In $\mathbb Z[x]$, show that the only common divisors of $2$ and $x$ are $1$ and $-1$.
$\mathbb Z[x]$ is the ring of poloynomials with integer coefficients.
This should be a pretty trivial question. I'm not really sure how one shows this to be true outside of something glaringly straightforward like:
The divisors of $2$ in $\mathbb Z[x]$ are $1,-1,2,$and $-2$.
The divisors of $x$ in $\mathbb Z[x]$ are $1,-1,x,$ and $-x$.
Thus, the only common divisors are $1$ and $-1$.
Is there something I am missing?
As a side note, the only elements of $\mathbb Z[x]$ that have multiplicative inverses are the nonzero constants, correct?
If $p,q\in\mathbb{Z}[x]$, then $\def\deg{\operatorname{deg}}\deg(pq)=\deg p+\deg q$, with the convention that $\deg 0=-\infty$ and $-\infty+k=-\infty$ for any $k\in\mathbb{N}\cup\{-\infty\}$; $\deg p$ denotes the degree of $p$.

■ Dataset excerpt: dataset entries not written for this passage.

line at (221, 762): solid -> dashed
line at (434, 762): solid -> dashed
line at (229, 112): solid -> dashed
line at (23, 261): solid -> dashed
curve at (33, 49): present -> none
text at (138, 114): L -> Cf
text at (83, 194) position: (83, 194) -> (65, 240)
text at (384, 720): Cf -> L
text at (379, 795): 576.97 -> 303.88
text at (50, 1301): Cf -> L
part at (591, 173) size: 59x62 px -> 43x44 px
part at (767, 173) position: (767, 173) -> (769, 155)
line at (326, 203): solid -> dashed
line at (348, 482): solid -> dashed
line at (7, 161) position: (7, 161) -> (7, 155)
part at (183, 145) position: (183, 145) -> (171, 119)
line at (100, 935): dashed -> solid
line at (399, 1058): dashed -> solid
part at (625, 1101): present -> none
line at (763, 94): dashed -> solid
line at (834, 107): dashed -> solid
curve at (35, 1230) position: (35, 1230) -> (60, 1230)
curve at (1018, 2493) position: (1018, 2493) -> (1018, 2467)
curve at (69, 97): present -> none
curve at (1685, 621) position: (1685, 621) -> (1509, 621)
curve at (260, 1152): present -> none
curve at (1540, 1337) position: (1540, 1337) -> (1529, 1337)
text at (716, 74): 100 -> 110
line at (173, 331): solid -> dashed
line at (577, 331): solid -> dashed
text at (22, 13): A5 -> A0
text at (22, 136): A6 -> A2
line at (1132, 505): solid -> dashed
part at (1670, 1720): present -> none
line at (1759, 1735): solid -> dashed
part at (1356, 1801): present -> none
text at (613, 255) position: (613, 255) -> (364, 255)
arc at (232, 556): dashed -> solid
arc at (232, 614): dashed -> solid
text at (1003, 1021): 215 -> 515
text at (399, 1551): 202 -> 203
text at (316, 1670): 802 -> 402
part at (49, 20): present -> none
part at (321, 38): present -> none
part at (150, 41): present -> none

Thus a divisor of $2$ must have degree $0$, so it's a constant, hence we're left with $1$, $-1$, $2$ and $-2$. Now $2$ does not divide $x$, because $2p(x)=x$ means $\deg p=1$ and a contradiction is easily reached. Thus $2$ and $-2$ do not divide $x$, from which $1$ and $-1$ are the only common divisors of $2$ and $x$.